Text shown ::
- Genre: Drama; Thriller;
- Directed by: Pepa Sánchez-Biezma
- Starring: Miquel Fernández; Celia Freijeiro; Iván Morales; Daniel Grao; Carolina Cerezuela; Ismael Martínez; Mercedes Salazar;
- Country of origin: Spain
- Original language: Spanish
- No. of seasons: 1
- No. of episodes: 45

Production
- Production companies: Cuatro; BocaBoca;

Original release
- Network: Cuatro
- Release: 23 July – 25 November 2006

= Amistades peligrosas (TV series) =

Spanish television series

Amistades peligrosas is a Spanish daily mystery television series that originally aired from July 2006 to November 2006 on Cuatro. Its cast stars Miquel Fernández, Celia Freijeiro, Iván Morales, Daniel Grao, Carolina Cerezuela, Ismael Martínez and Mercedes Salazar.

Data section ::
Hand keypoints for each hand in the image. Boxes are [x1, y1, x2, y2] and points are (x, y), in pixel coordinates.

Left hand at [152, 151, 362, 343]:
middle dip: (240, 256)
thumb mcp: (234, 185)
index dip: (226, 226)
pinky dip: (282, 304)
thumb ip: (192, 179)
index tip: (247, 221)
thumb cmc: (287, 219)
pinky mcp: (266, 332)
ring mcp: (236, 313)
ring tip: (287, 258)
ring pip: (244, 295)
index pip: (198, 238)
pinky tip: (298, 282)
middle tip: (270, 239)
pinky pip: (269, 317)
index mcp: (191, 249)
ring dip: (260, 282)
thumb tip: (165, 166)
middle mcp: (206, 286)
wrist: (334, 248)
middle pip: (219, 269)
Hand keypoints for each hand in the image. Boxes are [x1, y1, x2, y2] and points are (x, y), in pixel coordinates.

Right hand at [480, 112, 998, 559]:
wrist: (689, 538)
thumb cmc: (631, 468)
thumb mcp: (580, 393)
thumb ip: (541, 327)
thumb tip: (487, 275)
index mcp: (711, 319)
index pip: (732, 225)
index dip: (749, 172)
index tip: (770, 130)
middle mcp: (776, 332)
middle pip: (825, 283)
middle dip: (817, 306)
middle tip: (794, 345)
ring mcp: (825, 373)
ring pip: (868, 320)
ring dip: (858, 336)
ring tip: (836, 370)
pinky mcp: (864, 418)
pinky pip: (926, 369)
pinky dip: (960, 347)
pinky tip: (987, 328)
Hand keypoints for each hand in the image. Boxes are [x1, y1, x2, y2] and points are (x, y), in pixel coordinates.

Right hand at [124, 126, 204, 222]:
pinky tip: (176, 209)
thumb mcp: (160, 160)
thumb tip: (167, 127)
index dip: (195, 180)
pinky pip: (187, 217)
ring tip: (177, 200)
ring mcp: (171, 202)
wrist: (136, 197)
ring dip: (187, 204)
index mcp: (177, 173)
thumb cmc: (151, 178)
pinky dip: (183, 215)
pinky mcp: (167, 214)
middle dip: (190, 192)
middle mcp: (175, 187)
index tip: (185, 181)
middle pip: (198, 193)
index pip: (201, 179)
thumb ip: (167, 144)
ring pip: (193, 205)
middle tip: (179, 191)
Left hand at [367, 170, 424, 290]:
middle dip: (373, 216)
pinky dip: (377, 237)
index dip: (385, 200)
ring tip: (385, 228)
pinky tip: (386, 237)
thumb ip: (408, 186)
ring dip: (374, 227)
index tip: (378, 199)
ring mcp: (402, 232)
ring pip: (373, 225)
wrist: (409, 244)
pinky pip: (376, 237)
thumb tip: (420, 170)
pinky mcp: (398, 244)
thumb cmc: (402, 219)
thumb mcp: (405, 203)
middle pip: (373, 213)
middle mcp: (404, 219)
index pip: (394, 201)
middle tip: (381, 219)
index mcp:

Try it ::
Could you repeat the Amistades peligrosas entry word for word, from "Spanish television series" up to and including "and Mercedes Salazar."? The listing isn't needed here.

Output for this exercise ::
Spanish television series

Amistades peligrosas is a Spanish daily mystery television series that originally aired from July 2006 to November 2006 on Cuatro. Its cast stars Miquel Fernández, Celia Freijeiro, Iván Morales, Daniel Grao, Carolina Cerezuela, Ismael Martínez and Mercedes Salazar.